Part of the reason it has gone under the radar is problems around music rights, which held up any home media release for decades. Little known as it is, though, it has become the Altman film with the most devoted cult: gamblers will tell you this hazy masterpiece is the greatest gambling movie ever made. No plot, all character, it’s a deceptively shaggy, jazzily penetrating study of the jumpy minds and empty, driven lives of compulsive gamblers, with Gould and George Segal as strangers who stick together because they bring each other luck, drifting LA’s casinos and racetracks, forever looking for the next bet.
Writer-producer, Joseph Walsh (who takes a small role as Segal’s creepy bookie), knew this shabby world well, and based the script on his own gambling addiction. He originally worked on it with Steven Spielberg; the pair almost made it with McQueen.
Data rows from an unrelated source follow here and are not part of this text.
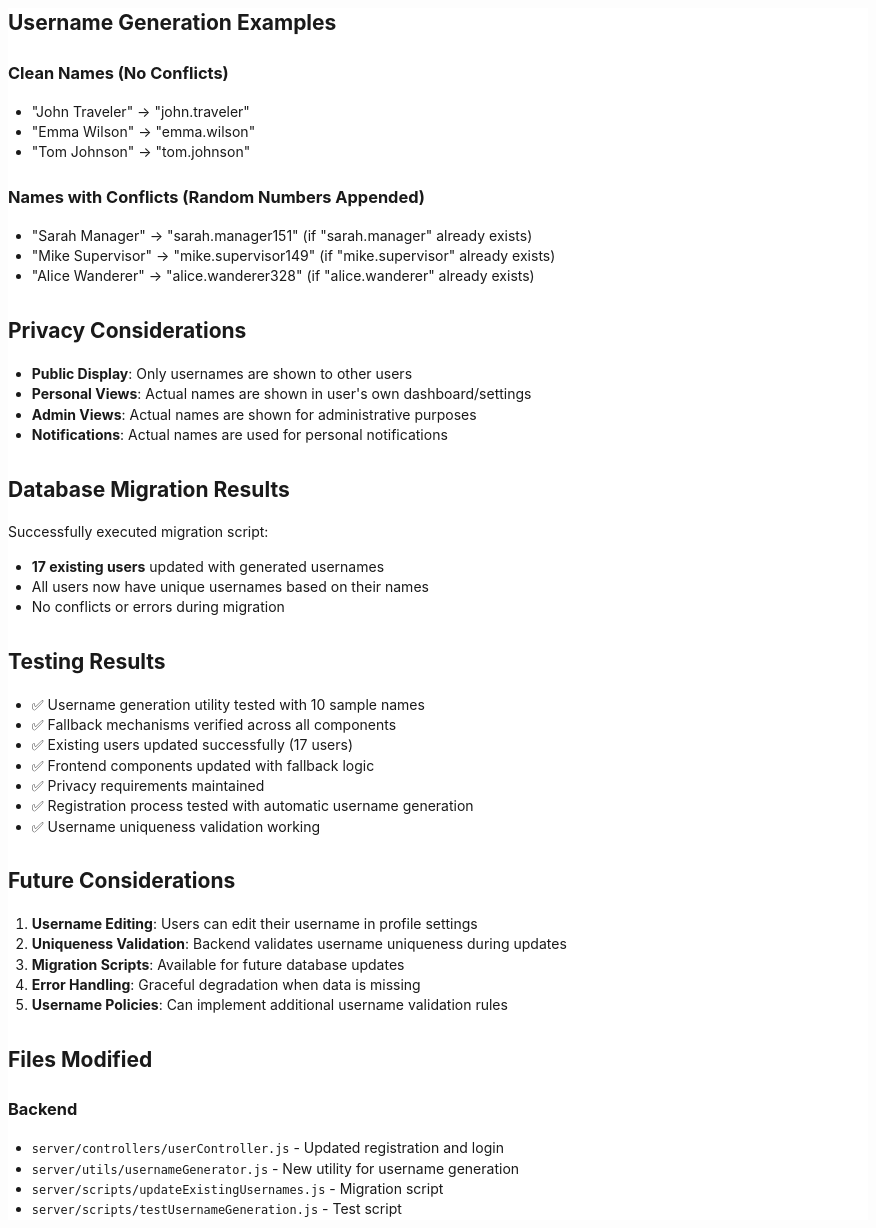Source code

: ## Username Generation Examples

### Clean Names (No Conflicts)
- "John Traveler" → "john.traveler"
- "Emma Wilson" → "emma.wilson"
- "Tom Johnson" → "tom.johnson"

### Names with Conflicts (Random Numbers Appended)
- "Sarah Manager" → "sarah.manager151" (if "sarah.manager" already exists)
- "Mike Supervisor" → "mike.supervisor149" (if "mike.supervisor" already exists)
- "Alice Wanderer" → "alice.wanderer328" (if "alice.wanderer" already exists)

## Privacy Considerations
- **Public Display**: Only usernames are shown to other users
- **Personal Views**: Actual names are shown in user's own dashboard/settings
- **Admin Views**: Actual names are shown for administrative purposes
- **Notifications**: Actual names are used for personal notifications

## Database Migration Results
Successfully executed migration script:
- **17 existing users** updated with generated usernames
- All users now have unique usernames based on their names
- No conflicts or errors during migration

## Testing Results
- ✅ Username generation utility tested with 10 sample names
- ✅ Fallback mechanisms verified across all components
- ✅ Existing users updated successfully (17 users)
- ✅ Frontend components updated with fallback logic
- ✅ Privacy requirements maintained
- ✅ Registration process tested with automatic username generation
- ✅ Username uniqueness validation working

## Future Considerations
1. **Username Editing**: Users can edit their username in profile settings
2. **Uniqueness Validation**: Backend validates username uniqueness during updates
3. **Migration Scripts**: Available for future database updates
4. **Error Handling**: Graceful degradation when data is missing
5. **Username Policies**: Can implement additional username validation rules

## Files Modified
### Backend
- `server/controllers/userController.js` - Updated registration and login
- `server/utils/usernameGenerator.js` - New utility for username generation
- `server/scripts/updateExistingUsernames.js` - Migration script
- `server/scripts/testUsernameGeneration.js` - Test script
It’s tempting to imagine the movie that might have been, but safe to say it wouldn’t have been so fully felt. Altman was a self-confessed recovering gambling addict and when, after considering Peter Falk and Robert De Niro, Walsh convinced him his long-term friend Gould was the perfect fit, the art-imitating-life line up was complete: Gould was another gambling obsessive. “Elliott lived his gambling,” Walsh has commented. “He was that character.”
Loose but wired, Gould decisively altered the movie. The ambiguous ending, as the central pair split, burned out in Reno, was the result of a line he improvised on-camera: “I gotta go home,” Segal mutters. “Yeah?” Gould spits back. “Where do you live?” Walsh had written an entire scene after this, but after seeing what Gould came up with, Altman never bothered to film it.
“What I get from Altman’s work is that he shows a life taking its course,” Gould said. “He gave me the opportunity to experience as well as to exhibit – and I was able to give him perhaps more than he bargained for. And we worked great together, didn’t we?”